**Tâches à réaliser**
A. Selon l'extrait sur l'union bancaire, de combien de piliers celle-ci devait-elle se composer ?
B. Reproduisez à l'identique le passage de l'extrait sur l'union bancaire qui s'ouvre sur les mots contenant « Au mieux, seul » et se clôt sur « surveillance restent nationaux. ».

**Extrait à lire**
-.-.-
Quelle que soit la chose dont accoucheront les dirigeants européens à l’issue du sommet de mardi, ce ne sera pas l’union bancaire dont ils parlent depuis des mois.

Celle-ci devait se composer de quatre piliers : une supervision bancaire coordonnée, un système de garantie des dépôts, un régime de résolution [des défaillances bancaires] visant à encadrer la liquidation des établissements non viables, et un cadre réglementaire commun pour les banques transnationales.

Au mieux, seul le premier de ces volets verra le jour – et encore, rien n’est moins sûr. Et même si la supervision commune des banques européennes devenait véritablement opérationnelle, il serait très exagéré de la qualifier d’"union".

Opportunité manquée

L’union bancaire aurait dû voir le jourvoilà dix ou quinze ans. Nous avons depuis longtemps ce qui s’apparente de facto à un marché financier communautaire – les banques européennes opèrent à l’échelle transnationale, les investisseurs achètent des titres dans les pays voisins, les citoyens ouvrent des comptes dans d’autres Etats membres – seuls les organes de surveillance restent nationaux.

Résultat : les activités des grandes banques sont moins réglementées en Europe qu’aux Etats-Unis. Pire, l’UE n’est même pas dotée d’une législation protectrice comparable au "Chapitre 11" américain [qui régit la restructuration des entreprises en cas de dépôt de bilan à grande échelle].
-.-.-
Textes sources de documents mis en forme

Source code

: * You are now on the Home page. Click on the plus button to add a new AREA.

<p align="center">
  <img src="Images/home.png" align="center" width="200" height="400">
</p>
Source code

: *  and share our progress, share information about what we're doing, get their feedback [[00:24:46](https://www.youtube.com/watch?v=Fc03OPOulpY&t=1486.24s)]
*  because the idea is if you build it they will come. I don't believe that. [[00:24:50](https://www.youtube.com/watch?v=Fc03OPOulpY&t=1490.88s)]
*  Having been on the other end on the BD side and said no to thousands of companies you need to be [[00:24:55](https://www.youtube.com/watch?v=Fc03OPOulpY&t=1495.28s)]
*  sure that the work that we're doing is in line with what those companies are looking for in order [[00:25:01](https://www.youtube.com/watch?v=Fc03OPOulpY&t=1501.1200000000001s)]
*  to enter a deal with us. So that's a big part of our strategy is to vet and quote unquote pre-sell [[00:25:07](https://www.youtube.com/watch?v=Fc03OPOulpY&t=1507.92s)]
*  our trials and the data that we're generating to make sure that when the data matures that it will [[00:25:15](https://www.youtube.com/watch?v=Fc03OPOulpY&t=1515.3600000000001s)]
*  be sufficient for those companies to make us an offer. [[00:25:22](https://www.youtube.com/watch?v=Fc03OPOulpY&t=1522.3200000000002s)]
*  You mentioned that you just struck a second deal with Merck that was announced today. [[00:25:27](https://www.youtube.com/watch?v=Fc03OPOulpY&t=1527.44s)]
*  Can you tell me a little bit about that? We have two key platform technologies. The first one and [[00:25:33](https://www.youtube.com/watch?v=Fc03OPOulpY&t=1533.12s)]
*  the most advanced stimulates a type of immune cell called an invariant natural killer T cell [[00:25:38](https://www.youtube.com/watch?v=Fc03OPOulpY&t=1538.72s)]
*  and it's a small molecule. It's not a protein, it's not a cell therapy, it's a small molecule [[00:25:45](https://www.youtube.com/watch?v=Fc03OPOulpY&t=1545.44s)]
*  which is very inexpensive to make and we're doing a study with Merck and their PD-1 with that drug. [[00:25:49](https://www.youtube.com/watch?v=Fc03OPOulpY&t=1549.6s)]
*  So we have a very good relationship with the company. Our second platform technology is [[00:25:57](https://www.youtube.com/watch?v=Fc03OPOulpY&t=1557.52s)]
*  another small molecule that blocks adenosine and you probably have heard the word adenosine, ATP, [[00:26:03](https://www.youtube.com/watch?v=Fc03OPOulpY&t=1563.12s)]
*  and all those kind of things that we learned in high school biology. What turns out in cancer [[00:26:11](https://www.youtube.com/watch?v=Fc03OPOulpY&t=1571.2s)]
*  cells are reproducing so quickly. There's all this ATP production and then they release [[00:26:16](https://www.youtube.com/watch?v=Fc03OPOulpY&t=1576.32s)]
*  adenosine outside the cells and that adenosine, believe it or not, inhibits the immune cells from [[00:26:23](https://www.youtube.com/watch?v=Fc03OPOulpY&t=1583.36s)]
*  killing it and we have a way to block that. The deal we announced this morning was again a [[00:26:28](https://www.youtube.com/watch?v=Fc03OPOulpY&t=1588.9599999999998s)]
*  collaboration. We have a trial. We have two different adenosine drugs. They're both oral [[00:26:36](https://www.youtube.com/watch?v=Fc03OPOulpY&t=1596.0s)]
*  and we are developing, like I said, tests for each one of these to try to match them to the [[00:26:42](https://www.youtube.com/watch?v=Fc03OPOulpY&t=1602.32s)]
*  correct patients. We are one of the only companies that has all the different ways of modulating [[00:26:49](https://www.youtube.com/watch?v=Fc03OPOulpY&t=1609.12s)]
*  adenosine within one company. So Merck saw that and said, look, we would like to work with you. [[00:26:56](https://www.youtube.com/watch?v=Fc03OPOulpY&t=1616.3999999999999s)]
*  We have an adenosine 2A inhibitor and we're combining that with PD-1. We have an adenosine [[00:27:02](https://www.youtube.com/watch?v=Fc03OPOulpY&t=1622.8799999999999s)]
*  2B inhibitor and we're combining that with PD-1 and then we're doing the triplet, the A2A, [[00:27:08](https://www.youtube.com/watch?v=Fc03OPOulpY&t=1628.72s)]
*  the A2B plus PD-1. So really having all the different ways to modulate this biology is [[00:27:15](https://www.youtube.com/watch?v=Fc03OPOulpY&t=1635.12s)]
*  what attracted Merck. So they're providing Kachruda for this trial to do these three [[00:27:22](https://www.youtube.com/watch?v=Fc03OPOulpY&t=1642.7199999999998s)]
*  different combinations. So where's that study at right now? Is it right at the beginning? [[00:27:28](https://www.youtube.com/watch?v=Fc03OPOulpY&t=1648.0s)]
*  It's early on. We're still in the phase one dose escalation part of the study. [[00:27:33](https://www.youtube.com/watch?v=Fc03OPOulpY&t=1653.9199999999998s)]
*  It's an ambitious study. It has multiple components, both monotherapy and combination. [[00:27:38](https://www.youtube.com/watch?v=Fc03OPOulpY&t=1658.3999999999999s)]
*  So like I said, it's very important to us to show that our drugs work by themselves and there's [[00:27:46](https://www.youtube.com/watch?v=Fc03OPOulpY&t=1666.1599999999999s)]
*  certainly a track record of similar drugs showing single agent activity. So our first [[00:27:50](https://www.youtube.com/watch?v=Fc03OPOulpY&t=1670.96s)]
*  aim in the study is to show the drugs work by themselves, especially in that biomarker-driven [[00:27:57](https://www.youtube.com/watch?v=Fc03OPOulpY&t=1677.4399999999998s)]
-.-.-
**Problèmes résolus**
A. Quatre piliers.

B.
Au mieux, seul le premier de ces volets verra le jour – et encore, rien n’est moins sûr. Et même si la supervision commune des banques européennes devenait véritablement opérationnelle, il serait très exagéré de la qualifier d’"union".

Opportunité manquée

L’union bancaire aurait dû voir le jourvoilà dix ou quinze ans. Nous avons depuis longtemps ce qui s’apparente de facto à un marché financier communautaire – les banques européennes opèrent à l’échelle transnationale, les investisseurs achètent des titres dans les pays voisins, les citoyens ouvrent des comptes dans d’autres Etats membres – seuls les organes de surveillance restent nationaux.